IF you do this, which I am strongly, strongly suggesting you not do (at least set it so it only flags or filters certain thing, I am so very vehemently against logging "everything"), that you discuss it with your kids PRIOR to setting it - not just with your ex-wife. Then tell them why, and tell them about the dangers of the Internet. DON'T betray your children's trust, please! I beg this of you for both their sake and yours!
Teach your children, show and share with your children. Trust in them and the relationship you have between you. Do not invade their privacy, they WILL resent you for it, and you will have broken their trust in you.
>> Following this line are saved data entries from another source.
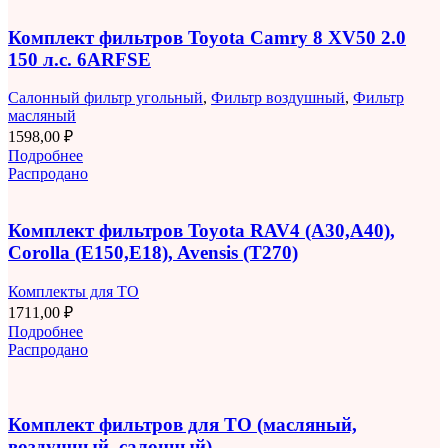
Комплект фильтров Toyota Camry 8 XV50 2.0
150 л.с. 6ARFSE
Салонный фильтр угольный
,
Фильтр воздушный
,
Фильтр
масляный
1598,00
₽
Подробнее
Распродано
Комплект фильтров Toyota RAV4 (A30,A40),
Corolla (E150,E18), Avensis (T270)
Комплекты для ТО
1711,00
₽
Подробнее
Распродано
Комплект фильтров для ТО (масляный,
воздушный, салонный)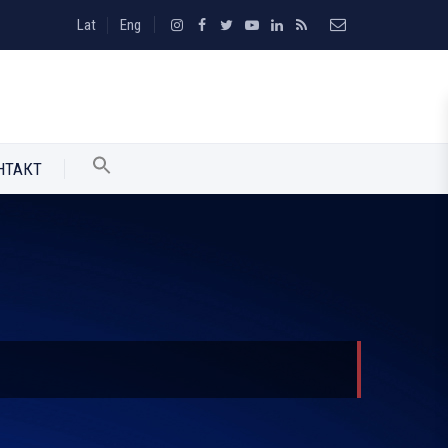
Lat
Eng
НТАКТ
After you've broken their trust, it will be so hard for you to gain it back, and then from that point, any teaching you give will fall on deaf and rebellious ears.
If the situation arises that your children do indeed visit questionable sites, or have less-than-inspiring conversations, and you bring up your "evidence" in logs and then proceed to confront them, what do you think will happen?
It is so much better (in terms of personal trust and its betrayal, but still setting boundaries) to set up filters and blockers on the front end, that prevents the searching and loading of "bad" websites. It is up-front and not secretive, known to them to be for their own protection (even if they think you're being too strict), and it stops them beforehand, rather than you finding out about it after the fact.
Trust me, a kid remembers, and it's difficult to recover from a sense betrayal, and the idea that a parent failed you personally - I am attesting to this personally from my own experience. My relationship with my mom is "civil", but if someone asked me if I loved her, I honestly don't know what might be the answer. And I'm not alienated from my mother, I live at home. And it's not as though I want to have a difficult relationship with her, I just can't get past how she still is, the things and way she thinks, even if her intentions are "good".
Your kids already come from a "broken home", please don't set up the situation where they may lose their trust in their father! This is so much more than calling your children back into the house to put on a helmet, there is no issue of trust there.